WORK TO COMPLETE
Answer these from the Marsh test text:
(a) What gas forms when As(3-) is protonated in an acidic medium?
(b) In what town and year was the Marsh test first publicly documented in use?
(c) What sentence was Marie Lafarge given?

In an acidic medium, As(3-) is protonated to form arsine gas (AsH3), so with adding sulphuric acid (H2SO4) to each side of the equation and by eliminating the common ions:
As2O3 + 6 Zn + 6 H2SO4 -> 2 AsH3 + 6 ZnSO4 + 3 H2O

==First notable application==

Although the Marsh test was efficacious, its first publicly documented use—in fact, the first time evidence from forensic toxicology was ever introduced—was in Tulle, France in 1840 with the celebrated Lafarge poisoning case. Charles Lafarge, a foundry owner, was suspected of being poisoned with arsenic by his wife, Marie. The circumstantial evidence was great: it was shown that she bought arsenic trioxide from a local chemist, supposedly to kill rats that infested their home. In addition, their maid swore that she had mixed a white powder into his drink. Although the food was found to be positive for the poison using the old methods as well as the Marsh test, when the husband's body was exhumed and tested, the chemists assigned to the case were not able to detect arsenic. Mathieu Orfila, the renowned toxicologist and an acknowledged authority of the Marsh test, examined the results. He performed the test again, and demonstrated that the Marsh test was not at fault for the misleading results, but rather, those who performed it did so incorrectly. Orfila thus proved the presence of arsenic in Lafarge's body using the test. As a result, Marie Lafarge was found guilty and sentenced to life imprisonment.

DATA SECTION
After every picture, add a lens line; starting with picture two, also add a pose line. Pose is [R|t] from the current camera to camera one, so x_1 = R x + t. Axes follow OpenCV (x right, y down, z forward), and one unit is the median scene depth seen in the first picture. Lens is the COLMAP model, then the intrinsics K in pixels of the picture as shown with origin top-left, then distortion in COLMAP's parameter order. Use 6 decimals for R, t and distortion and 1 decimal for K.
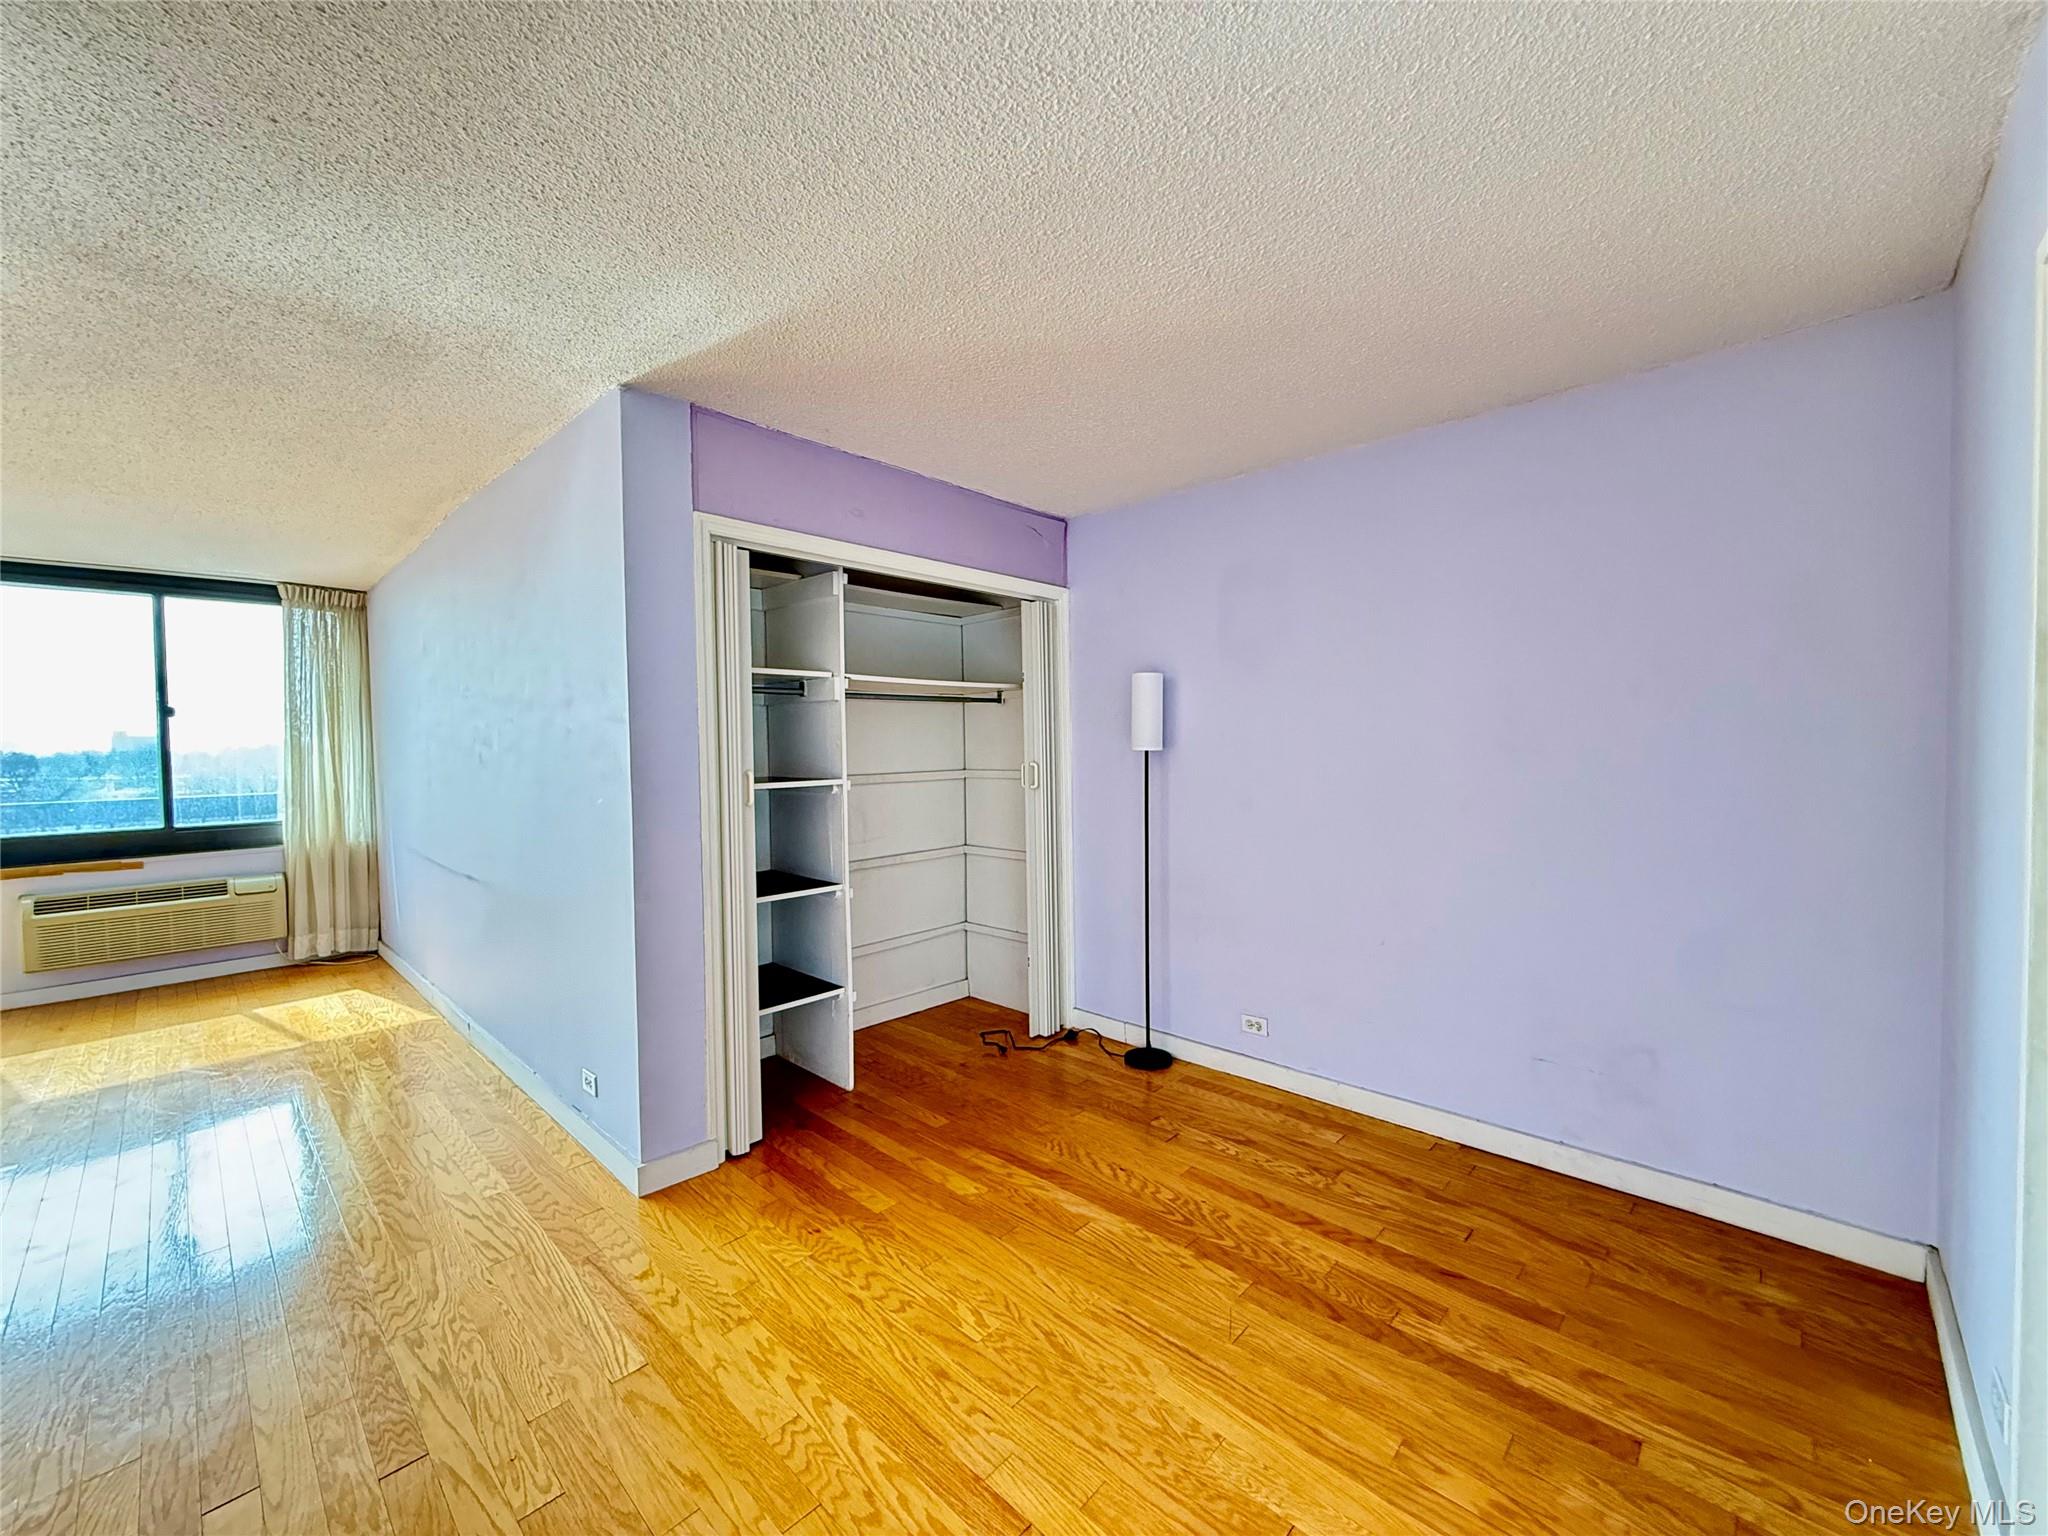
lens RADIAL K [[819.4, 0, 1016.3], [0, 819.4, 766.7], [0, 0, 1]] dist [-0.000780, 0.000319]
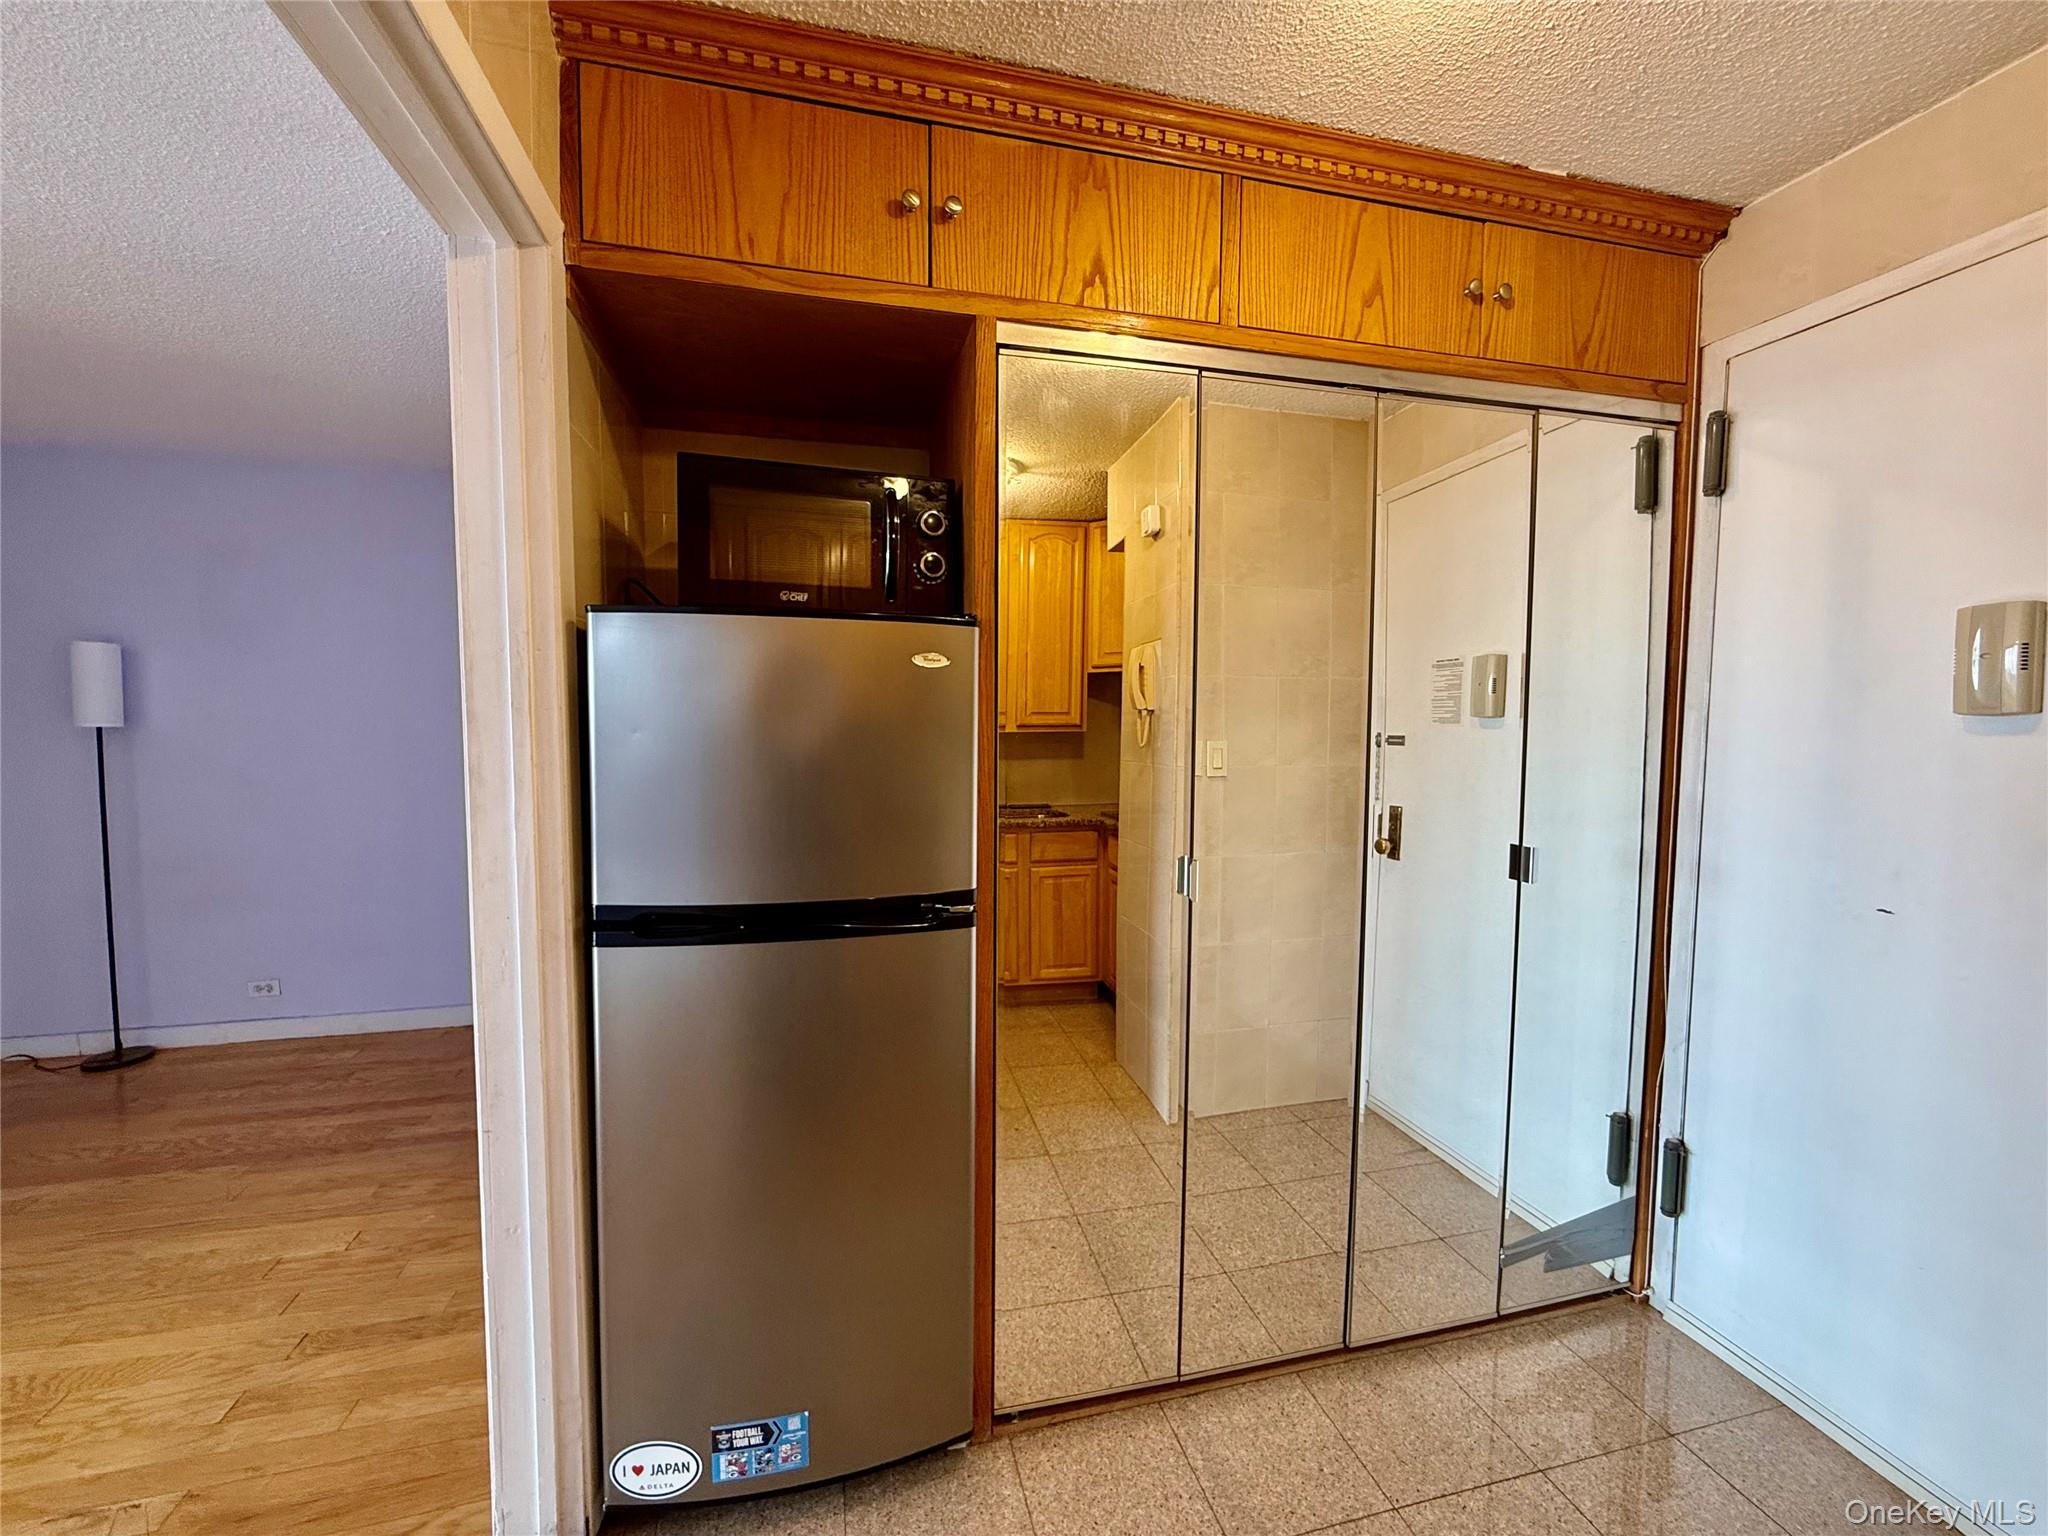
lens RADIAL K [[819.4, 0, 1016.3], [0, 819.4, 766.7], [0, 0, 1]] dist [-0.000780, 0.000319]
pose [[0.537118, -0.036548, 0.842715, -0.080360], [0.012657, 0.999298, 0.035272, 0.007601], [-0.843412, -0.008279, 0.537203, -0.456387]]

YOUR SOLUTION
(a) Arsine gas (AsH3)
(b) Tulle, France, in 1840
(c) Life imprisonment